Gruppo G – Il riassunto della terza giornata
NUOVA ZELANDA – BELGIO
Il Belgio ritrova Doku che, dopo avere lasciato il ritiro per assistere alla nascita del figlio, è tornato appena visto il primo pannolino pieno.
15’ – Trossard colpisce il palo e la palla balla sulla linea, ma l’orologio dell’arbitro non fa cucù.
21’ – Prima assegnato e poi tolto un rigore al Belgio: il tiro di Trossard finisce sul gomito di Surman, ma secondo l’arbitro il braccio è in posizione naturale. Se stai avendo un attacco epilettico.
28’ – Sugli sviluppi di un calcio d’angolo, Trossard segna da un metro, sfruttando il fatto che due difensori neozelandesi si stessero marcando tra di loro.
50’ – Doppietta di Trossard che vuole battere il numero di menzioni in un unico post di Unfair Play.
56’ – Fernandez-Pardo prende il posto di Doku-Caressa.
66’ – 3-0. Kevin De Bruyne conferma di non essere più il giocatore di un tempo, segnando nel secondo.
84’ – Just segna il suo terzo gol del Mondiale, sfruttando un rinvio di Courtois, non potendo contare sugli assist dei compagni.
85’ – Entra Lukaku e segna al primo pallone toccato, dimostrando che può essere ancora un giocatore determinante nei primi sessanta secondi dal suo ingresso.
Sei gol ai Mondiali, nuovo record belga per Lukaku. Gli altri riguardano per la maggior parte pizze fritte.
90+4’ – 5-1 di Saelemaekers. Si vede che i giocatori del Belgio hanno tanta voglia di segnare, soprattutto quelli appena allenati – o che lo saranno l’anno prossimo – da Allegri.
EGITTO – IRAN
Nella partita contro il Belgio, l’Iran ha schierato l’undici titolare con l’età media più alta della storia dei Mondiali. Ecco cosa succede con la leva obbligatoria fino ai 30.
5’ – Egitto in vantaggio dopo una mischia sottoporta, dal gruppo del Laocoonte ne esce Mahmoud Saber con un aspide e porta in vantaggio l’Egitto con un tiro velenoso.
9’ – Taremi ruba un pallone in area e viene scalciato. In Iran gli avrebbero tagliato la mano.
11’ – Il VAR assegna il rigore, sul dischetto si presenta proprio Taremi. L’ex interista mostra di non essere da meno di Pio Esposito e sbaglia dagli undici metri.
14’ – Il terzino Ramin Rezaeian trova il pareggio da posizione quasi impossibile, segnando il suo secondo gol al Mondiale e facendo andare in terapia Taremi.
32’ – L’Iran prova a costruire dal basso. Eh, ma ormai coi satelliti ti sgamano.

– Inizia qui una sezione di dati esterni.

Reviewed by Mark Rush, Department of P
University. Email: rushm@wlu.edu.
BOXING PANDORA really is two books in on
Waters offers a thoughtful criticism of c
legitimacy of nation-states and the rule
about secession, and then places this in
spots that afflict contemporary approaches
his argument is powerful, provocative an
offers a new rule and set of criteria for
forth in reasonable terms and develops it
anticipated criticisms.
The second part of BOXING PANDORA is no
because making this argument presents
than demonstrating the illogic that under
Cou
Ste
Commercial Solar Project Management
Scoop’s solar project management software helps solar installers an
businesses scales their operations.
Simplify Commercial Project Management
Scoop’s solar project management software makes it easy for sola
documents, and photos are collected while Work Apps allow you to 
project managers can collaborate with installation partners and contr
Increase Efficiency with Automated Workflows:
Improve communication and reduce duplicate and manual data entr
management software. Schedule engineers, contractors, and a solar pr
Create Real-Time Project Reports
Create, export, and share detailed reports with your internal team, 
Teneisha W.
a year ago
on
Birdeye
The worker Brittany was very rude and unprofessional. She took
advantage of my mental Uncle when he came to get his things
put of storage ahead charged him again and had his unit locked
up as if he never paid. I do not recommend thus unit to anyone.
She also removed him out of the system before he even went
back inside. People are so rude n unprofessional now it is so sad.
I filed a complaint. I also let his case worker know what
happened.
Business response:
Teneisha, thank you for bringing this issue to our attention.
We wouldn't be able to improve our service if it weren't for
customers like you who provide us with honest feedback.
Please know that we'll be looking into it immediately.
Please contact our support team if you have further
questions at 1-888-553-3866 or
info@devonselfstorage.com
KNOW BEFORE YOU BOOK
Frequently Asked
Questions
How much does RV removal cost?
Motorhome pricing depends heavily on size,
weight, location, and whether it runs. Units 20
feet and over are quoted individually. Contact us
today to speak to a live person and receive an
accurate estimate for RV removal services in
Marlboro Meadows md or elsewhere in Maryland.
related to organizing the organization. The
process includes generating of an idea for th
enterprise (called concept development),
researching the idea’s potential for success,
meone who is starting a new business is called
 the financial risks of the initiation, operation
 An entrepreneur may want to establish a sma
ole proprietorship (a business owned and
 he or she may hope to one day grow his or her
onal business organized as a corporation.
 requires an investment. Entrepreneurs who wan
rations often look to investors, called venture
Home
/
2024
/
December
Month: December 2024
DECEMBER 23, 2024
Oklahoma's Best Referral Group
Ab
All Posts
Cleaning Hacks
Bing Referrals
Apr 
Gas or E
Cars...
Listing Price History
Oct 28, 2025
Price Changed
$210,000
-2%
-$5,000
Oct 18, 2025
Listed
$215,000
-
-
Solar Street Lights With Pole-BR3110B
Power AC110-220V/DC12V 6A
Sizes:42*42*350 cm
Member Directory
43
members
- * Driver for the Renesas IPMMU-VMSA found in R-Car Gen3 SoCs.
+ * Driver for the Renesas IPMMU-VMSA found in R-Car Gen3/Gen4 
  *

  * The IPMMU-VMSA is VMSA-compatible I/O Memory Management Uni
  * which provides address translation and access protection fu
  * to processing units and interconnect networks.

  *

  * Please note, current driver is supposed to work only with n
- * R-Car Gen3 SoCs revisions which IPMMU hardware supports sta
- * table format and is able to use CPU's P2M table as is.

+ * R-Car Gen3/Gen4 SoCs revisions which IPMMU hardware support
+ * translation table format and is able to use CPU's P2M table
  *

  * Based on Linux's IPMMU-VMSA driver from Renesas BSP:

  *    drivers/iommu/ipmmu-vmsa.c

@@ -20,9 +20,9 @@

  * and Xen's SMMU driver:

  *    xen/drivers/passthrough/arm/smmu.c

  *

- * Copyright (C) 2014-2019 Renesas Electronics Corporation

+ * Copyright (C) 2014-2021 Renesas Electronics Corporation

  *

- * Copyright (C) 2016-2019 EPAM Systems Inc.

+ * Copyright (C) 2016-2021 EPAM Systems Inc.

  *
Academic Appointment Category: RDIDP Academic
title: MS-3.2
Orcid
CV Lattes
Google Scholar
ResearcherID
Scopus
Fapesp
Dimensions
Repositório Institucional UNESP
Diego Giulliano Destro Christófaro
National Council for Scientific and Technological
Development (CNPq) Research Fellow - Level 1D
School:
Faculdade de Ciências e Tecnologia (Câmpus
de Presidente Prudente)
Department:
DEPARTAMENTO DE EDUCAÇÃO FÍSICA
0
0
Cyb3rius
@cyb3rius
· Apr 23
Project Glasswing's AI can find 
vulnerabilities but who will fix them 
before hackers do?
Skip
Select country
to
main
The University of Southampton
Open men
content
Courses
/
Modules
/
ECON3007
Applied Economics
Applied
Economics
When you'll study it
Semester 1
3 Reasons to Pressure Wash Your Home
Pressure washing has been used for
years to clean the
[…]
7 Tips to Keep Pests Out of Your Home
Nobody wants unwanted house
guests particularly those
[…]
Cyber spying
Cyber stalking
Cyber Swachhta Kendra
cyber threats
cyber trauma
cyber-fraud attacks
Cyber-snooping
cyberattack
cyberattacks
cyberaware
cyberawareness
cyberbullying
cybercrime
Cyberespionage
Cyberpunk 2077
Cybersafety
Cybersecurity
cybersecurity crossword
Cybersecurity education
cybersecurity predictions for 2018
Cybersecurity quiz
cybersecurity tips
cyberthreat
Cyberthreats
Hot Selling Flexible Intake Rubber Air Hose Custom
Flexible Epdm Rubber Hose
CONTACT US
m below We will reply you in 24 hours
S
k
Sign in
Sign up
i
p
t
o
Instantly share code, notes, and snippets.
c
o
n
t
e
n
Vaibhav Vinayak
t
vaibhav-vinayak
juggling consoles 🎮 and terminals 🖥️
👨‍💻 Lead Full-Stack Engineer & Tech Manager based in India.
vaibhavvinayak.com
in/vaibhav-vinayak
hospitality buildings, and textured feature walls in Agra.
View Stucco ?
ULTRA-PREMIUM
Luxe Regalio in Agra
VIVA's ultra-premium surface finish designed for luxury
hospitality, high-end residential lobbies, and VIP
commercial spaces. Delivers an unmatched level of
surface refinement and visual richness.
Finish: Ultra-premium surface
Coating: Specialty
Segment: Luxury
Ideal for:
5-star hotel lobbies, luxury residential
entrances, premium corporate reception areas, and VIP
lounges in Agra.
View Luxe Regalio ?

70’ – Lungo lancio di Rabia che scavalca il centrocampo e anche le tribune, mettendo a referto un Home Run.
90’+3 – L’arbitro Marciniak annulla il gol della qualificazione iraniana, spegnendo in gola l’urlo dei tifosi e guadagnando una Fatwa.
L’iraniano Khalilzadeh era in posizione punibile. Negli Stati Uniti.
90’+7 – Ezatollahi colpisce la traversa. Rigore sbagliato, gol annullato, traversa nel recupero. Sarebbe potuto andare peggio solo trovando Marc Rubio negli spogliatoi.
CLASSIFICA FINALE
Col 5 a 1 il Belgio vince il girone e fa quello che sa fare meglio: illudere i tifosi che sia la volta buona.
L’Egitto si qualifica come seconda e affronterà l’Australia in quello che si preannuncia come il derby dei coccodrilli.
La posizione dell’Iran è in bilico. Ma ormai sono mesi che è così.